● **WHAT TO WORK ON**
Write out all of the material again, putting "Sights" wherever "Tourist Places" appears and leaving everything else as it is.

● **RECORDS TO PROCESS**

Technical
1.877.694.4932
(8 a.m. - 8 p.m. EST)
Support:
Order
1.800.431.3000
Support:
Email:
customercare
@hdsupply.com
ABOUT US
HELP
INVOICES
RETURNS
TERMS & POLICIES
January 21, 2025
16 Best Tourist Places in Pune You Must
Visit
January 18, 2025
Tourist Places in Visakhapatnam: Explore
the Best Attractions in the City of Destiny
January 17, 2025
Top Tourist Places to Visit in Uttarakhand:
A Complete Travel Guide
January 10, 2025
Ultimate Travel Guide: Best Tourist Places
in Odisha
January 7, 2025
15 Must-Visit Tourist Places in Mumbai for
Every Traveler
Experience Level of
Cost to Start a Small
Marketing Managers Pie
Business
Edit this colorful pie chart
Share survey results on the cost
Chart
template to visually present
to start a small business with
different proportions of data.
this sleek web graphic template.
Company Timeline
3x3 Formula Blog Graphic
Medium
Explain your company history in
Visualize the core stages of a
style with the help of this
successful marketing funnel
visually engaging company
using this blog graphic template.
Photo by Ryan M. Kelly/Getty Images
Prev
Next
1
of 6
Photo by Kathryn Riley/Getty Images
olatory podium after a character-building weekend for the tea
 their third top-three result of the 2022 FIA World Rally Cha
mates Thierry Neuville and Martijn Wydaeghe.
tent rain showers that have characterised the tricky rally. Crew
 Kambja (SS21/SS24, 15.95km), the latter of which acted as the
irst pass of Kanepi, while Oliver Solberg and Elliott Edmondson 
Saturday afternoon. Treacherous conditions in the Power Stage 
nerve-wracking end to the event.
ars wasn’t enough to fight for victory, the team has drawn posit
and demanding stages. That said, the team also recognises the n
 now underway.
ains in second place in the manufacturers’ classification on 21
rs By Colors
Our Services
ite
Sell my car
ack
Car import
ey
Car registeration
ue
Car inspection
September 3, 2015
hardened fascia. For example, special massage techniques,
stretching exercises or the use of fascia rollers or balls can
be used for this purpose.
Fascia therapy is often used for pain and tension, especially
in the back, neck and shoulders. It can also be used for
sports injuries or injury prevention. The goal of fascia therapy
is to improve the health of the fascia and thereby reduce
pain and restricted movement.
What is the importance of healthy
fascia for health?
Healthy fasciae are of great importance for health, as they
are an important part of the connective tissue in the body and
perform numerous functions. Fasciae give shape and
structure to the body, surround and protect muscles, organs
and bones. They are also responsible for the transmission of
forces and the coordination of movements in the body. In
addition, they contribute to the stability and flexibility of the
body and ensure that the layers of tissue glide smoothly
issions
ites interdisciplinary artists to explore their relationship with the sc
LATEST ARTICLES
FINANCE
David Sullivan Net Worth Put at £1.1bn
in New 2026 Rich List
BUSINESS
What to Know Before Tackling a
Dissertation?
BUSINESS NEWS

● **SOLUTION FOR THIS EXERCISE**
Technical
1.877.694.4932
(8 a.m. - 8 p.m. EST)
Support:
Order
1.800.431.3000
Support:
Email:
customercare
@hdsupply.com
ABOUT US
HELP
INVOICES
RETURNS
TERMS & POLICIES
January 21, 2025
16 Best Sights in Pune You Must
Visit
January 18, 2025
Sights in Visakhapatnam: Explore
the Best Attractions in the City of Destiny
January 17, 2025
Top Sights to Visit in Uttarakhand:
A Complete Travel Guide
January 10, 2025
Ultimate Travel Guide: Best Sights
in Odisha
January 7, 2025
15 Must-Visit Sights in Mumbai for
Every Traveler
Experience Level of
Cost to Start a Small
Marketing Managers Pie
Business
Edit this colorful pie chart
Share survey results on the cost
Chart
template to visually present
to start a small business with
different proportions of data.
this sleek web graphic template.
Company Timeline
3x3 Formula Blog Graphic
Medium
Explain your company history in
Visualize the core stages of a
style with the help of this
successful marketing funnel
visually engaging company
using this blog graphic template.
Photo by Ryan M. Kelly/Getty Images
Prev
Next
1
of 6
Photo by Kathryn Riley/Getty Images
olatory podium after a character-building weekend for the tea
 their third top-three result of the 2022 FIA World Rally Cha
mates Thierry Neuville and Martijn Wydaeghe.
tent rain showers that have characterised the tricky rally. Crew
 Kambja (SS21/SS24, 15.95km), the latter of which acted as the
irst pass of Kanepi, while Oliver Solberg and Elliott Edmondson 
Saturday afternoon. Treacherous conditions in the Power Stage 
nerve-wracking end to the event.
ars wasn’t enough to fight for victory, the team has drawn posit
and demanding stages. That said, the team also recognises the n
 now underway.
ains in second place in the manufacturers’ classification on 21
rs By Colors
Our Services
ite
Sell my car
ack
Car import
ey
Car registeration
ue
Car inspection
September 3, 2015
hardened fascia. For example, special massage techniques,
stretching exercises or the use of fascia rollers or balls can
be used for this purpose.
Fascia therapy is often used for pain and tension, especially
in the back, neck and shoulders. It can also be used for
sports injuries or injury prevention. The goal of fascia therapy
is to improve the health of the fascia and thereby reduce
pain and restricted movement.
What is the importance of healthy
fascia for health?
Healthy fasciae are of great importance for health, as they
are an important part of the connective tissue in the body and
perform numerous functions. Fasciae give shape and
structure to the body, surround and protect muscles, organs
and bones. They are also responsible for the transmission of
forces and the coordination of movements in the body. In
addition, they contribute to the stability and flexibility of the
body and ensure that the layers of tissue glide smoothly
issions
ites interdisciplinary artists to explore their relationship with the sc
LATEST ARTICLES
FINANCE
David Sullivan Net Worth Put at £1.1bn
in New 2026 Rich List
BUSINESS
What to Know Before Tackling a
Dissertation?
BUSINESS NEWS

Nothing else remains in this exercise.